Would you still go to a museum if you had already visited it “virtually”? Students from Rotterdam investigated what visitors felt about the digital tours of two Dutch museums. Their work suggests that people wandering around digital galleries aren’t put off visiting the real thing. Instead, they might think of it as a preview of the physical museum, according to the researchers.
The masters students studied visitor responses to virtual museums at both Mauritshuis (The Hague) and the Rijksmuseum (Amsterdam). In these virtual museums, visitors can walk around the galleries at their own pace and zoom in on the exhibits and the information panels. They asked visitors about their experiences and what they thought of the digital space.
Overall, the response was positive. On average, people enjoyed their time and journey through the digital museums, but there was clear room for improvement. Through a variety of questions, participants were asked to rate their enjoyment between 0-10. Both museums received an average score of just under 7, which is optimistic but far from perfect.
The study raises a few questions for museums. Physical space and the difficulty of making changes and moving things on the exhibition floor has been a headache for curators for centuries. Digital museums are a whole new experience.
Four questions to start with
- Where will the tour start? This will immediately change the impression the visitors get
- How do you give the visitor information?
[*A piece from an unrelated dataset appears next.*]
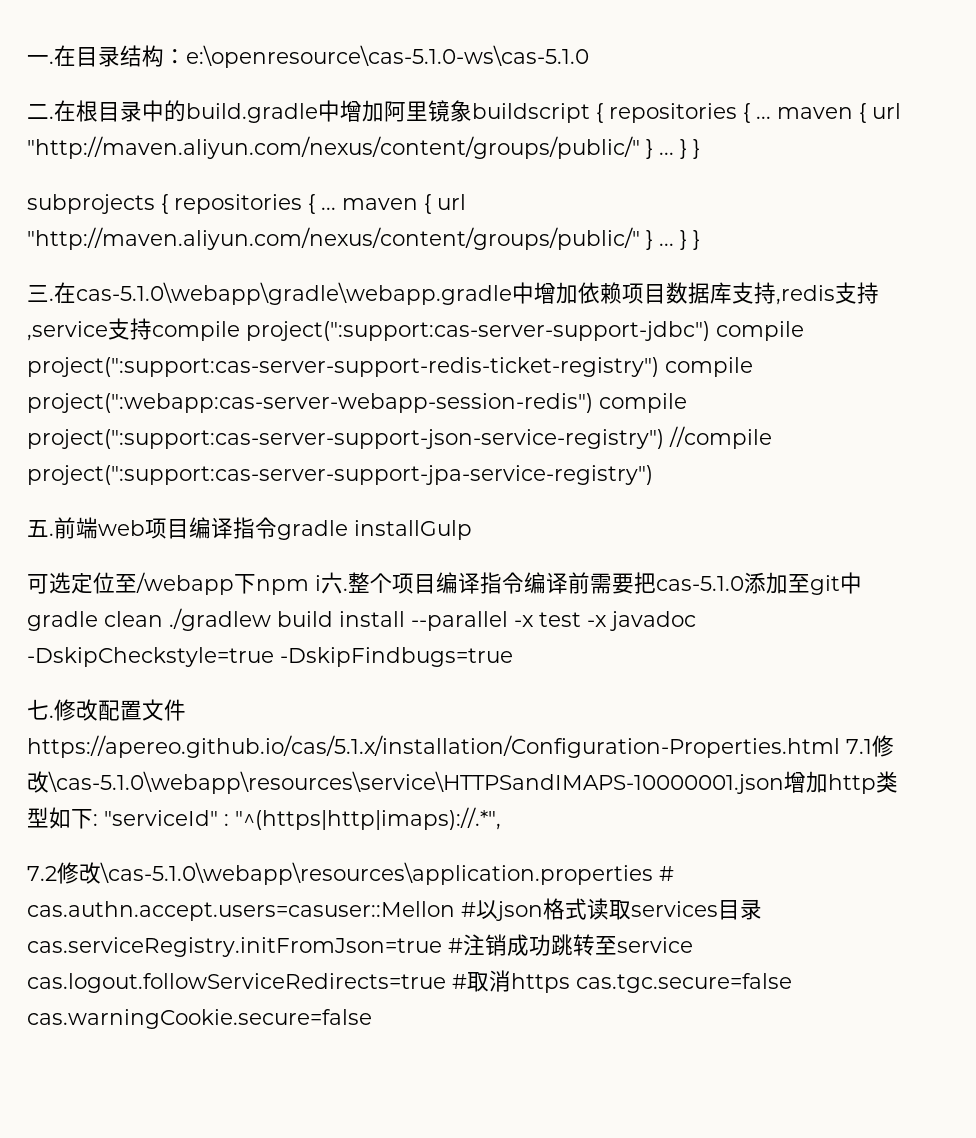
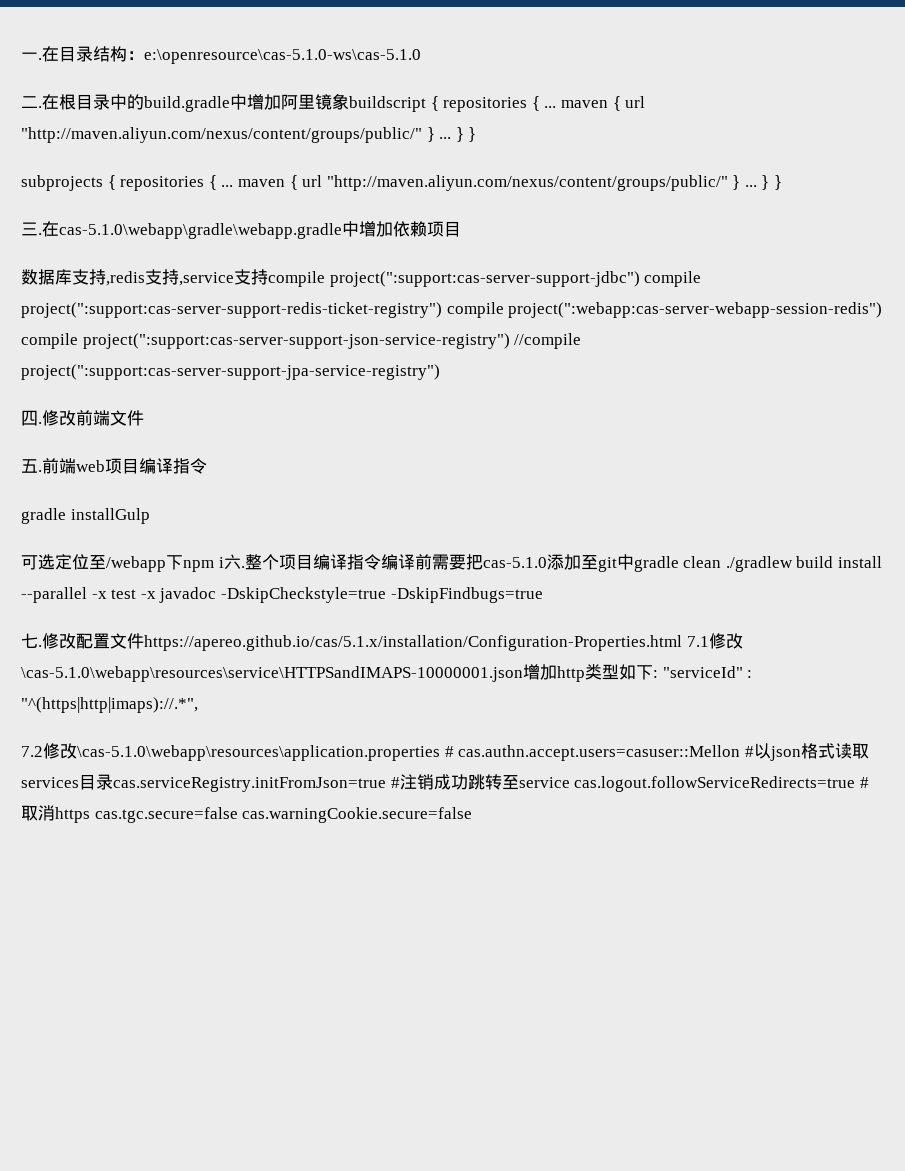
(666, 294) none -> (461, 229) //
(653, 475) none -> [21,410,144,426] // 四.修改前端文件
(277, 528) none -> (207, 466) //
- Do you show the whole museum, or just a few galleries?
- Will there be entertainment, like games or challenges for kids?
These are just a few of the things that digital museum designers can be aware of. At both the Mauritshuis and the Rijksmuseum, the digital exhibition is a direct copy of the physical space. Other museums are being a little more adventurous, however – the Museo Archeologico Virtuale in Ercolano is offering tickets to a virtual tour of the Vesuvius Eruption via Zoom, complete with a tour guide to answer questions.